First in Human Study to Assess the Safety, Tolerability and Pharmacokinetics of EDI048 in Healthy Volunteers

Inclusion Criteria:

- Healthy male and female participants 18 to 55 years of age included, and in good
health as determined by past medical history, physical examination, vital signs,
electrocardiogram, and laboratory tests at screening.

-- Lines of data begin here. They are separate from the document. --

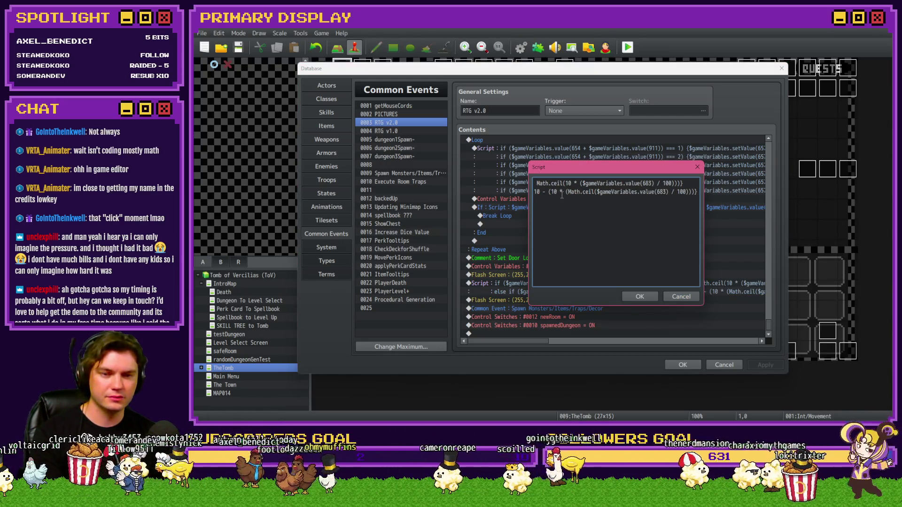
drag(551, 191, 536, 191)
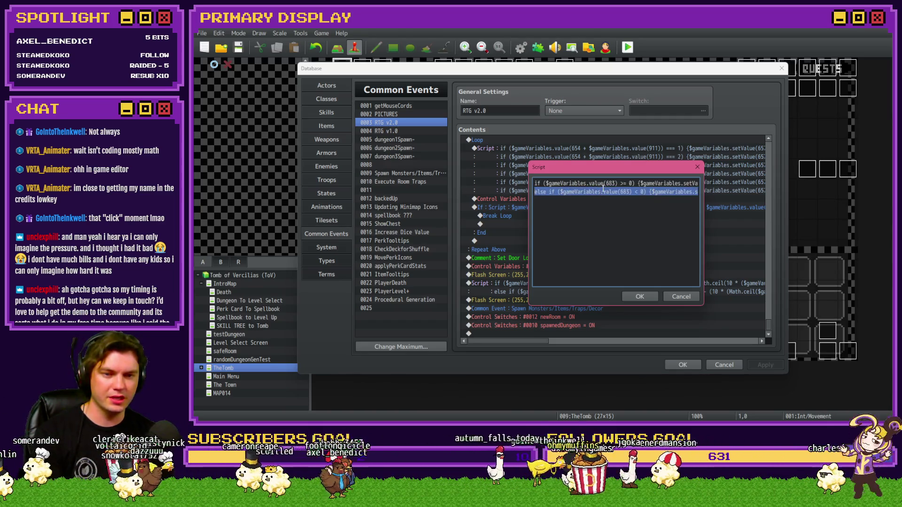
click(628, 191)
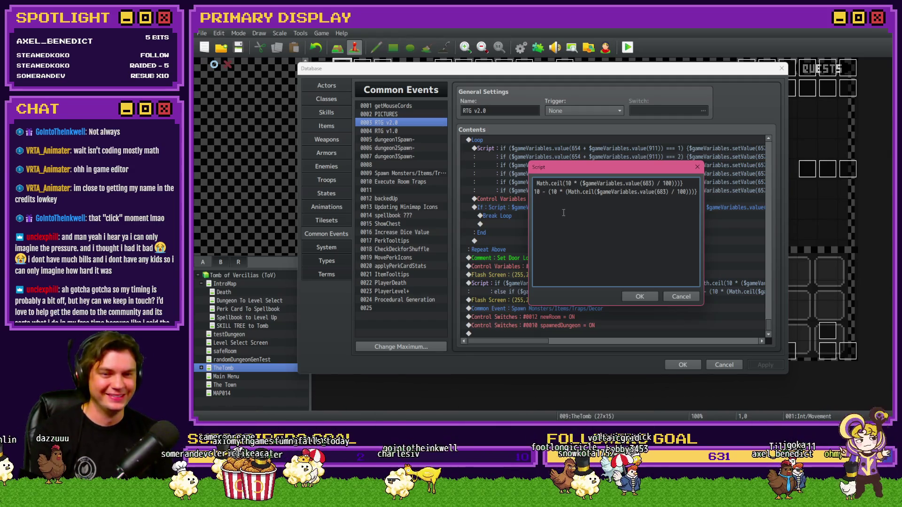
key(Delete)
key(Delete)
key(Delete)
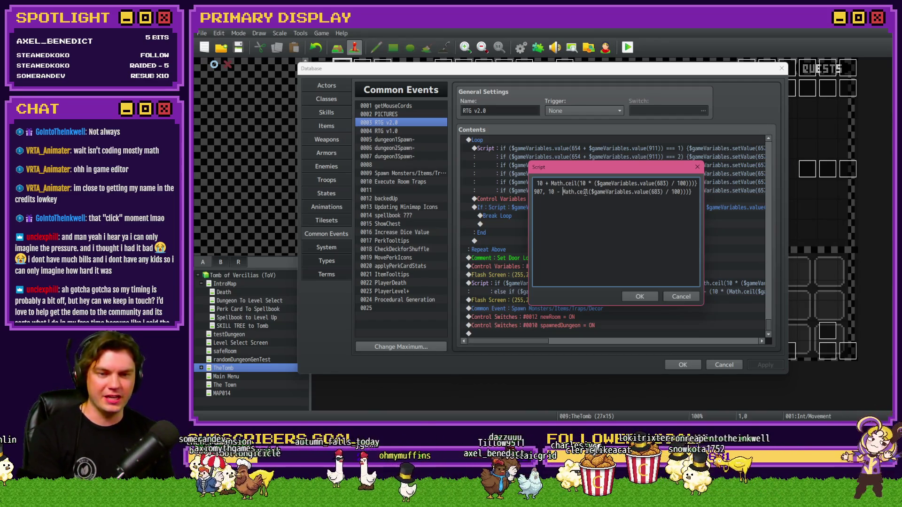
text(*)
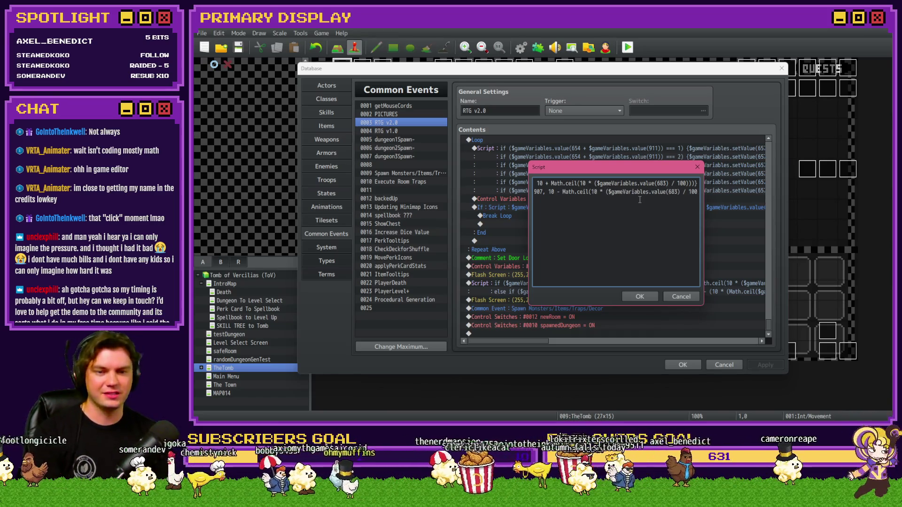
Delete the surplus closing parenthesis on line 2 and save the database
key(Home)
key(shift+End)
click(603, 189)
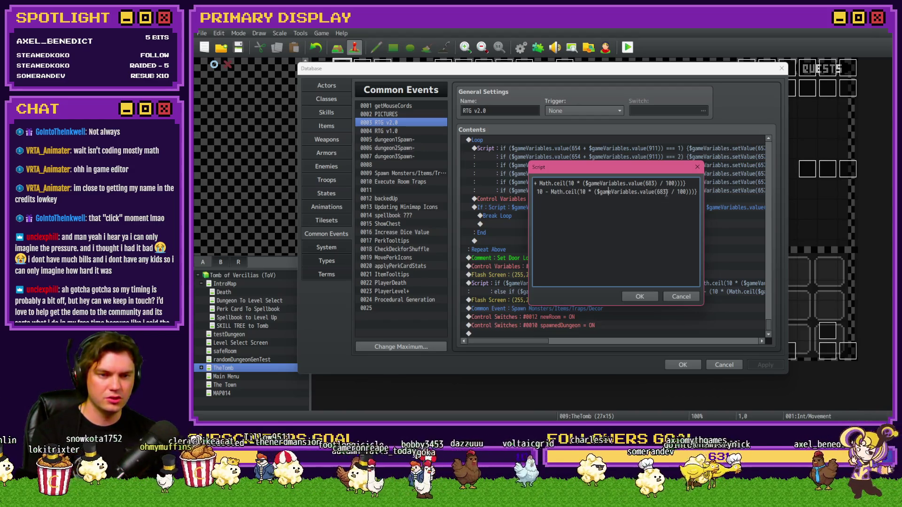
key(BackSpace)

- Participants must weigh at least 50 kg to participate in the study, and must have a
body mass index (BMI) within the range of 18.0 - 30.0 kg/m2. BMI = Body weight (kg)
/ [Height (m)]2

- At screening and baseline, vital signs (systolic and diastolic blood pressure and
pulse rate) will be assessed in the supine position after the participant has rested
for at least three (3) minutes, and again in the standing position. Supine vital
signs should be within the following ranges:

- oral body temperature between 35.0-37.5 °C

- systolic blood pressure, 90-139 mmHg

- diastolic blood pressure, 50-89 mmHg

- pulse rate, 40-90 bpm

Exclusion Criteria:

- Participants who have received any IMP in a clinical research study within 90 days
or 5 half-lives of enrollment, whichever is longer; or longer if required by local
regulations.

- History of multiple and recurring allergies or allergy or hypersensitivity to any of
the study treatments, excipients or drugs of similar chemical classes. Hay fever is
allowed unless it is active at time of screening or if there is a risk that it may
become active during the study.

- Pregnant or nursing (lactating) women, assessed at screening and baseline.

- Women of child-bearing potential, defined as all women physiologically capable of
becoming pregnant.

- Sexually active males unwilling to use a condom during intercourse while taking
investigational drug and for 7 days after stopping the investigational drug.

Additional protocol-defined inclusion / exclusion criteria may apply.